Hatch was not finished. "You were not a board member?"
"I was not a board member."
The man from Utah was relentless. "You were not even an active member of the organization, to the best of your recollection?"
Alito could not deny it. "I don't believe I did anything that was active in relation to this organization," he said.
At this point, Hatch went for the kill. "Are you against women and minorities attending colleges?"
"Absolutely not, senator," the nominee testified, as the gallery erupted in laughter at Hatch.
Even Hatch, smiling, acknowledged his line of questioning was a bit limp. "You know, I felt that would be your answer," the senator said. "I really did."
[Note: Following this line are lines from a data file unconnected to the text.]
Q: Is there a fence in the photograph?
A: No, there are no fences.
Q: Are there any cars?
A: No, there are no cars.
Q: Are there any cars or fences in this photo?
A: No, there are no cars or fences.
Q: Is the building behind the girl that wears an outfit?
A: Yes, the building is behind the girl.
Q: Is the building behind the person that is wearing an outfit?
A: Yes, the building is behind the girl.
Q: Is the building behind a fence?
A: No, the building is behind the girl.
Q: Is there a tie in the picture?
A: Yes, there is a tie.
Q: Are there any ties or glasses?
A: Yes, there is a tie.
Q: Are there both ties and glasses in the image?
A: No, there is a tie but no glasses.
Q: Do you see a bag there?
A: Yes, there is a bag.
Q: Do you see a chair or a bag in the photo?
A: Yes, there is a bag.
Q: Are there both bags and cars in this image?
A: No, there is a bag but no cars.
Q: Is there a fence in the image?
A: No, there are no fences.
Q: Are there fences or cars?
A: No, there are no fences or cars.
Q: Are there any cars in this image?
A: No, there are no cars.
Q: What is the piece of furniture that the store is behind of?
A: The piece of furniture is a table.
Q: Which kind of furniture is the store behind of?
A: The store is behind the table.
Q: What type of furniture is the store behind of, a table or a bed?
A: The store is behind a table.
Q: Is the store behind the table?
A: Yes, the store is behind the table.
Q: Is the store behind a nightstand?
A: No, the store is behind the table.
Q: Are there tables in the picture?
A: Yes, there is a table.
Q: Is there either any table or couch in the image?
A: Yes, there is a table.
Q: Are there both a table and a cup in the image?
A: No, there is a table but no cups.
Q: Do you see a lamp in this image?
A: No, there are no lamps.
For all the expectations of fireworks on the first day of questioning of Alito, the mood in the hearing room was flat. The chairman of the Judiciary Committee, Sen. Arlen Specter (R-Pa), and the ranking Democrat, Patrick Leahy (Vt.), asked tough questions, but Alito evaded them with the usual technical answers and legal platitudes. Two of the feistier Democrats, Edward M. Kennedy (Mass.) and Joe Biden (Del.) had sharp words for the nominee, but they spent the bulk of their time making speeches. It took Biden 12 minutes to get off a single question to Alito. During his 30-minute round of questioning, Biden spoke about his own Irish American roots and his son's application to Princeton (he attended the University of Pennsylvania instead, Biden said), while still finding time to joke about Sen. Dianne Feinstein's (D-Calif.) eyeglasses. With such Democratic filibusters, Alito had less pressure on him to explain himself.